Critique du volume manga
Publiée le Mardi, 25 Avril 2023
Quelques années sont passées, et la vie a suivi son cours pour Yotarô. Sur le plan personnel, il a épousé Konatsu et est ainsi devenu le père de l'enfant qu'elle porte et qui est issu d'une union qu'elle n'a jamais voulu dévoiler. Et côté rakugo, il est désormais devenu shin.uchi en prenant le nom de Sukeroku.

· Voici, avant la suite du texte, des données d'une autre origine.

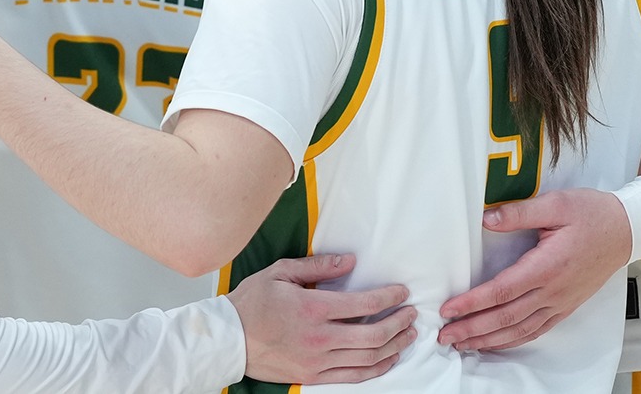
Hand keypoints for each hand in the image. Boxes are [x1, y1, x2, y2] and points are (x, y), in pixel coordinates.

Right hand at [230, 253, 416, 384]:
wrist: (229, 339)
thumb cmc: (252, 303)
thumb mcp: (280, 273)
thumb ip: (318, 266)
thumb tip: (350, 262)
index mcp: (312, 308)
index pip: (364, 304)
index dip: (389, 297)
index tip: (401, 292)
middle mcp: (319, 338)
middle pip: (373, 334)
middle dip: (399, 322)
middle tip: (411, 313)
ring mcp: (317, 361)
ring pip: (368, 358)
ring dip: (394, 345)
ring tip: (407, 334)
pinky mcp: (313, 376)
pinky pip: (354, 376)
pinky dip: (377, 368)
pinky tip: (388, 358)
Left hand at [438, 188, 631, 351]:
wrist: (628, 230)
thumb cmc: (592, 214)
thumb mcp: (556, 204)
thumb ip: (518, 213)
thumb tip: (485, 219)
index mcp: (547, 266)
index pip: (502, 291)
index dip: (473, 303)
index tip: (449, 309)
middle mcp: (553, 290)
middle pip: (507, 317)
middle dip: (473, 329)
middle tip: (445, 335)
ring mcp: (561, 302)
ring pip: (521, 329)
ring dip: (489, 339)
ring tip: (463, 344)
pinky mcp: (566, 306)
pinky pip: (537, 330)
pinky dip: (514, 340)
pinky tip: (496, 342)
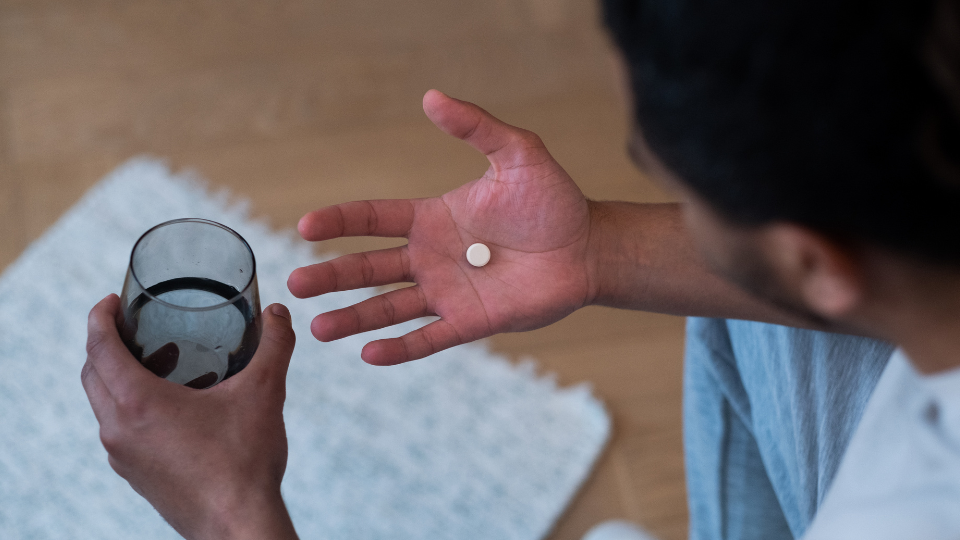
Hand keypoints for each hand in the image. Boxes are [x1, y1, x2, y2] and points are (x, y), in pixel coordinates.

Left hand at [81, 295, 298, 539]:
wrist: (237, 524)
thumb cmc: (244, 461)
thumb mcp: (264, 393)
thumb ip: (273, 346)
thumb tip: (280, 313)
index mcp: (137, 403)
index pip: (98, 348)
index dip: (99, 318)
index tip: (111, 302)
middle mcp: (118, 429)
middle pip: (92, 374)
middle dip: (104, 344)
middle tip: (132, 326)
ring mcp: (123, 456)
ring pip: (103, 405)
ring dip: (116, 377)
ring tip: (154, 362)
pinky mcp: (136, 475)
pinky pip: (118, 430)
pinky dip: (129, 407)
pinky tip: (170, 407)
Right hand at [288, 90, 596, 364]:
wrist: (587, 248)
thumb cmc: (553, 200)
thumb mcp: (516, 153)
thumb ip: (475, 127)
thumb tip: (431, 97)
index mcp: (431, 218)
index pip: (373, 218)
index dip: (340, 222)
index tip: (306, 226)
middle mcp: (430, 257)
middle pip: (369, 268)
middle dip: (332, 276)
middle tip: (295, 285)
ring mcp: (447, 292)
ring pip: (389, 308)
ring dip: (353, 318)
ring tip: (317, 328)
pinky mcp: (470, 322)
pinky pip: (428, 338)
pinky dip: (400, 348)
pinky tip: (369, 354)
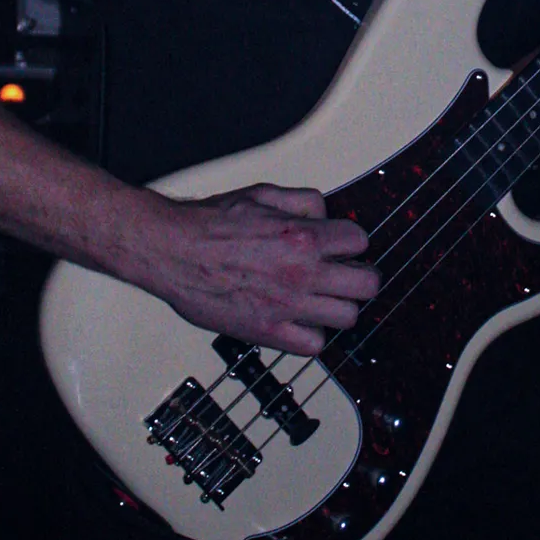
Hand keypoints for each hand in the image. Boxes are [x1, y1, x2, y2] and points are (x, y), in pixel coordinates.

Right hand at [133, 183, 379, 353]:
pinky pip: (314, 345)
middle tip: (346, 274)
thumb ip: (303, 201)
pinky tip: (301, 320)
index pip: (360, 241)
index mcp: (303, 236)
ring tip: (324, 299)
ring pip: (347, 317)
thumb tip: (326, 212)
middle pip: (366, 284)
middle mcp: (302, 273)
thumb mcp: (264, 194)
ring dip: (339, 306)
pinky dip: (312, 335)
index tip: (344, 246)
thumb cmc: (211, 223)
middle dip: (360, 276)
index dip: (352, 242)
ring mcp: (287, 306)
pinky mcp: (268, 332)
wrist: (173, 251)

C'est à travers l'adorable petit Shinnosuke, l'enfant de Konatsu et de Yotarô déjà âgé de quelques années, que l'on entrevoit toute la progression de notre personnage principal dans un début de tome particulièrement efficace: Yotarô est devenu très populaire auprès des personnes qui viennent encore voir du rakugo dans le yosé, il fait la fierté de son fils, et dans un bel élan il pousse même Konatsu à concrétiser quelque peu l'un de ses rêves. Mais devant lui plane l'ombre de l'homme qu'il respecte plus que tout: Yakumo. Le brillant rakugoka et puissant président de l'association de rakugo a beau proposer à Yotarô d'interpréter Inokori avec lui, il y met quelques conditions et susciter surtout quelques craintes auprès de certains de ses proches: sentant que l'âge d'or du rakugo est bel et bien révolu et que ce divertissement a été dépassé par bien d'autres de nos jours, ne souhaiterait-il pas "tuer le rakugo" après lui ?

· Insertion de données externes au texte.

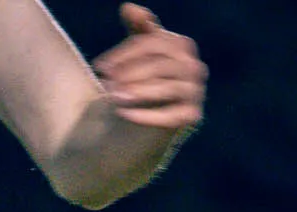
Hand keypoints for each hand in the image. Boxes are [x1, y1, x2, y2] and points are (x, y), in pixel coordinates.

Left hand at [95, 5, 204, 132]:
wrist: (162, 110)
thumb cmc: (149, 73)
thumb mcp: (143, 47)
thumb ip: (138, 27)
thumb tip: (127, 7)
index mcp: (182, 45)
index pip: (153, 44)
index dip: (124, 54)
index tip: (100, 66)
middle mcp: (193, 66)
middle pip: (160, 66)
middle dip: (130, 74)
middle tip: (106, 83)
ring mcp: (195, 91)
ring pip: (166, 88)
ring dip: (138, 92)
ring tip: (113, 97)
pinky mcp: (193, 115)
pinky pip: (171, 115)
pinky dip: (148, 115)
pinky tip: (126, 114)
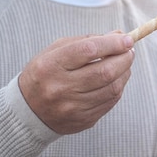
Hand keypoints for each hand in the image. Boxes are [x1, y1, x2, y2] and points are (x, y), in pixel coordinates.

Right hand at [19, 33, 134, 133]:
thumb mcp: (57, 50)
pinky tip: (116, 79)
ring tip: (124, 63)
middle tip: (129, 51)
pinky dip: (118, 87)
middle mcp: (60, 88)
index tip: (127, 39)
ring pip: (112, 88)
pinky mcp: (83, 120)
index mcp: (50, 66)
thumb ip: (88, 40)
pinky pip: (110, 102)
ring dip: (125, 73)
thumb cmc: (45, 73)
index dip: (112, 44)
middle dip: (124, 59)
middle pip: (104, 72)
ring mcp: (72, 107)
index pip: (88, 50)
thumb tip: (120, 36)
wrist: (27, 111)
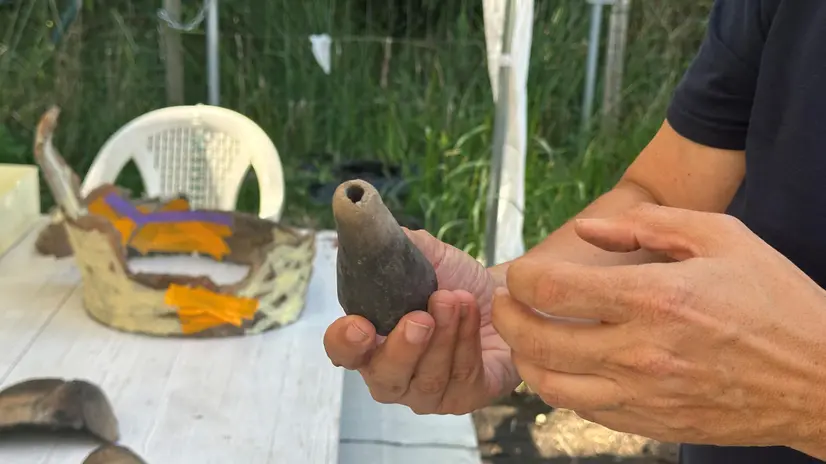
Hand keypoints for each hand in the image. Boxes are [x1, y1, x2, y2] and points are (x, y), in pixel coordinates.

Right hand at [324, 228, 519, 413]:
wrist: (503, 295)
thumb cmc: (455, 281)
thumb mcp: (426, 256)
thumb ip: (397, 245)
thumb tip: (371, 224)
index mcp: (372, 340)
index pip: (344, 352)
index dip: (345, 343)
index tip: (358, 325)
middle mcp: (394, 373)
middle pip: (384, 377)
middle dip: (403, 347)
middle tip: (421, 316)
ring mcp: (428, 392)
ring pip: (428, 378)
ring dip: (444, 335)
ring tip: (457, 299)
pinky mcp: (465, 397)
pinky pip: (462, 378)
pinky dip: (467, 341)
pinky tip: (473, 312)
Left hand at [492, 203, 825, 449]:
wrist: (820, 380)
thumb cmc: (774, 301)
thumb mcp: (722, 237)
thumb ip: (647, 226)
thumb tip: (588, 231)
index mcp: (654, 297)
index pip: (552, 289)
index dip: (520, 278)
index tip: (518, 274)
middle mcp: (640, 351)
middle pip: (538, 340)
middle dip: (507, 318)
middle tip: (505, 303)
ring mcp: (644, 394)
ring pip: (551, 384)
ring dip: (526, 357)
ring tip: (525, 337)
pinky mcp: (651, 424)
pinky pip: (583, 410)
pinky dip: (560, 387)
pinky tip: (564, 366)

Au vu de ces enjeux qui se dessinent, c'est alors avec intérêt que l'on se replonge dans la série de Haruko Kumota, au fil d'un quatrième et avant-dernier tome double où la mangaka fait encore parler, en premier lieu, tout son art pour retranscrire le charme de cette forme de spectacle si propre au Japon. En particulier, la dessinatrice excelle quand il s'agit de nous faire suivre certaines histoires de rakugo racontées par ses personnages, où elle nous invite à bien scruter toute la diversité, les nuances et la précision des gestes et des expressions des rakugokas. Egalement, l'autrice n'est pas avare en petites informations et réflexions sur cet art, que ce soit sur son côté un peu désuet aujourd'hui, sur sa faculté à traverser les époques malgré tout en restant authentique, sur différents modes d'expression dans le rakugo, ou même sur une jolie petite mise en valeur des yosé, bâtiments qui vieillissent aussi mais qui restent les témoins privilégier de ces spectacles à part.
Sur ces nombreuses qualités, la mangaka peut ainsi poursuivre un récit qui prend assurément un tournant soudain un peu avant le milieu du volume, en cristallisant en premier lieu une chose: Yakumo vieillit, son corps commence à lui échapper, si bien que bientôt il ne pourra peut-être plus être au meilleur pour l'art auquel il a dédié toute sa vie, si bien qu'il semble proche de prendre des décisions radicales, alors même qu'avec lui pourrait disparaître le dernier grand nom du rakugo de Showa. Et si cela questionne en premier lieu la place que prendra à l'avenir Yotarô en tant que possible rakugoka d'un nouveau type, tout ceci permet surtout à Kumota de poursuivre ses approfondissements touchants sur ses personnages, à commencer évidemment par le ressenti de Yotarô et de Konatsu face à ce qui arrive à Yakumo, tandis que Yakumo lui-même reste travaillé avec beaucoup de finesse dans son rapport à ses fantômes du passé liés à Sukeroku et Miyokichi ainsi que dans le secret qu'il veut à tout prix emporter dans la tombe pour protéger Konatsu. N'oublions pas, enfin, la place accordée à des personnages comme Mangetsu, Matsuda et Higuchi, chacun étant amené à prendre des décisions et à en révéler un peu plus sur son lien avec les autres et avec le rakugo.
Finement mis en scène et brillamment narré, le récit de Haruko Kumota reste magnifique, à la fois beau dans sa mise en avant du rakugo, et sensible et humain dans son travail effectué sur les personnages. Inutile de dire que l'on va se ruer sur le cinquième et dernier tome double, paru en France il y a quelques jours.